- ÉNONCÉ 1
Depuis combien de temps le Japon est-il culturellement bouddhiste selon l'extrait sur le bouddhisme et le christianisme ?
- ÉNONCÉ 2
Les affirmations (a), (b) et (c) concordent-elles avec l'extrait sur le bouddhisme et le christianisme ? Répondez par oui ou par non, en citant pour chacune les mots décisifs de l'extrait.
(a) De grands monastères bouddhistes ont eu des moines guerriers.
(b) Dans les communautés bouddhistes de France, seule une minorité est pratiquante.
(c) Le premier précepte ordonne de respecter toute vie.
- ÉNONCÉ 3
Poursuivez l'extrait sur le bouddhisme et le christianisme en reprenant après sa dernière phrase.

9. Le besoin d’appartenir à une communauté "authentique".
Cette dernière disposition est particulièrement douloureuse à accueillir
pour les chrétiens car elle nous met devant la faiblesse de l’Église à
travers l’histoire et jusqu’à nos jours. Dans l’humilité, il faut pourtant
assumer notre passé. En même temps, dans un esprit de fraternité, il faut
aider ceux qui se tournent vers le bouddhisme à comprendre que cette
tradition a aussi connu des périodes difficiles. De grands monastères
bouddhistes ont eu leurs moines guerriers, et pendant des siècles cette
tradition a considéré que ceux qui "calomniaient" la Loi bouddhique
étaient exclus de toute possibilité d’arriver à l’éveil. Les rois pouvaient, et
dans certains cas devaient, les éliminer sans que cet acte soit considéré
comme violant le premier précepte qui ordonne pourtant de respecter
toute vie. Autrement dit, il y a une violence en l’homme qu’aucune grande
tradition ne réussit à toujours juguler. Mais bouddhisme et christianisme,
et c’est leur grandeur, ont pu surmonter les pires abus et continuer à
annoncer, et à essayer humblement de mettre en pratique, les
enseignements de leurs "fondateurs".
On peut ajouter que le fait que dans les communautés bouddhistes de
France, à la différence de ce qui se passe dans les communautés
chrétiennes, tout le monde est "pratiquant" ne veut pas dire que le
bouddhisme soit plus authentique que le christianisme. J’ai vécu
longtemps au Japon. Dans ce pays culturellement bouddhiste depuis près
de treize siècles, de nombreux Japonais, nés dans des familles
bouddhistes et cherchant un lieu pour vivre leur quête spirituelle de
manière plus intense, finissent dans une petite communauté chrétienne.

[Entrées de données enregistrées]
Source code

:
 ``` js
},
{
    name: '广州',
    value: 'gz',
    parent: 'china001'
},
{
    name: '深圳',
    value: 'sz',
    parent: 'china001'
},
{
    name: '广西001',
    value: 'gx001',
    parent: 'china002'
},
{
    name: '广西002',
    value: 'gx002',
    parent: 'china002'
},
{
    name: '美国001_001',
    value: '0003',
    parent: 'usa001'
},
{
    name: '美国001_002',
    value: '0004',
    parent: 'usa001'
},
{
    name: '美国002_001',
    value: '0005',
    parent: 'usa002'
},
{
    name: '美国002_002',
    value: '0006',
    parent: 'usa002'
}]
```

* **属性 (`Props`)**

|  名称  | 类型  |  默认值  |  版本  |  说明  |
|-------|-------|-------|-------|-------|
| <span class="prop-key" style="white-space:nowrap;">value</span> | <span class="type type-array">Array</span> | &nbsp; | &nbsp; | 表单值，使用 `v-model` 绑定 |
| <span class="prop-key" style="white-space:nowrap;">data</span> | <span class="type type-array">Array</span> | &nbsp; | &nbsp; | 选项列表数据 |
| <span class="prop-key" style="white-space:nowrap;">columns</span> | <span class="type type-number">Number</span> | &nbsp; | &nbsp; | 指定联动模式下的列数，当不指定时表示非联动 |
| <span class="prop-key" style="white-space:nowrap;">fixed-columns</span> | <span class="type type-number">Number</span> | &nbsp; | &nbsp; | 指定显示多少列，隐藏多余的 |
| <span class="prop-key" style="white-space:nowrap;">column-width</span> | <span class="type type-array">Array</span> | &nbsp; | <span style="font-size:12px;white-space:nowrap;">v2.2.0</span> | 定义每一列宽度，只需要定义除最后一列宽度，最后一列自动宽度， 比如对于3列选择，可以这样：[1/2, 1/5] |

- RÉPONSE 1
Depuis près de treize siècles.

- RÉPONSE 2
(a) Oui : « De grands monastères bouddhistes ont eu leurs moines guerriers ».
(b) Non : « tout le monde est "pratiquant" ».
(c) Oui : « le premier précepte qui ordonne pourtant de respecter toute vie ».

- RÉPONSE 3
Finalement il semble bien qu’à long terme, là où une religion fait partie de
la culture d’un pays, cette religion finisse par en souffrir : ici le
christianisme, au Japon le bouddhisme.
Conclusion
Voilà donc quelques réflexions sur les raisons pour lesquelles les Français
s’intéressent au bouddhisme aujourd’hui. Ce qui manque dans cette
présentation – mais j’ai trop peu d’espace – c’est une réflexion sur la
réponse pastorale qu’il faudrait mettre en place face à cette situation. Je
dirais seulement qu’après trente ans d’études sur le bouddhisme je suis
arrivé à me dire que la seule réponse valable, c’est d’aider chacun à faire
une relecture des Écritures saintes pour méditer cette Parole qui chante la
grandeur de l’homme et celle de Dieu et montrer que la Bonne Nouvelle
est une véritable annonce de bonheur.
Notes :
(1) Voir la revue Psychologies, décembre 1999, p. 64 sq.
(2) Sondage CSA, La Vie, RTL, présenté et analysé dans l’enquête "Dieu
interesse-t-il les jeunes ?", La Vie, n° 2691, du 27 mars au 2 avril 1997,
p. 18-30.
(3) Dans un hors série de la revue bouddhiste Dharma, préparée par les
bouddhistes (de tendance tibétaine) lors de la visite du dalaï-lama en
France, en avril 1997, on trouve un "bêtisier" : la liste des plus grosses
sottises que l’on dit habituellement sur le bouddhisme. L’une des bêtises
mentionnées était la suivante : "Les bouddhistes croient à la
réincarnation." Et le texte explique : "D’abord, l’enseignement du Bouddha
ne demande pas de croire en un dogme, quel qu’il soir. S’il y a bien
quelques bouddhistes pour déclarer croire en la réincarnation, il faut
savoir qu’à proprement parler la notion de la réincarnation est étrangère
au Dharma [l’enseignement bouddhique]." (dans Dharma, avril 1997, p.
29.
BIBLIOGRAPHIE SOMMAIRE :
- Conze, Edward, Le bouddhisme dans son essence et son développement,
Payot (Petit bibliothèque Payot/Documents, n°. 223), (première édition,
1951).
- Faure, Bernard, Le bouddhisme, Flammarion (Dominos, n° 109), 1996.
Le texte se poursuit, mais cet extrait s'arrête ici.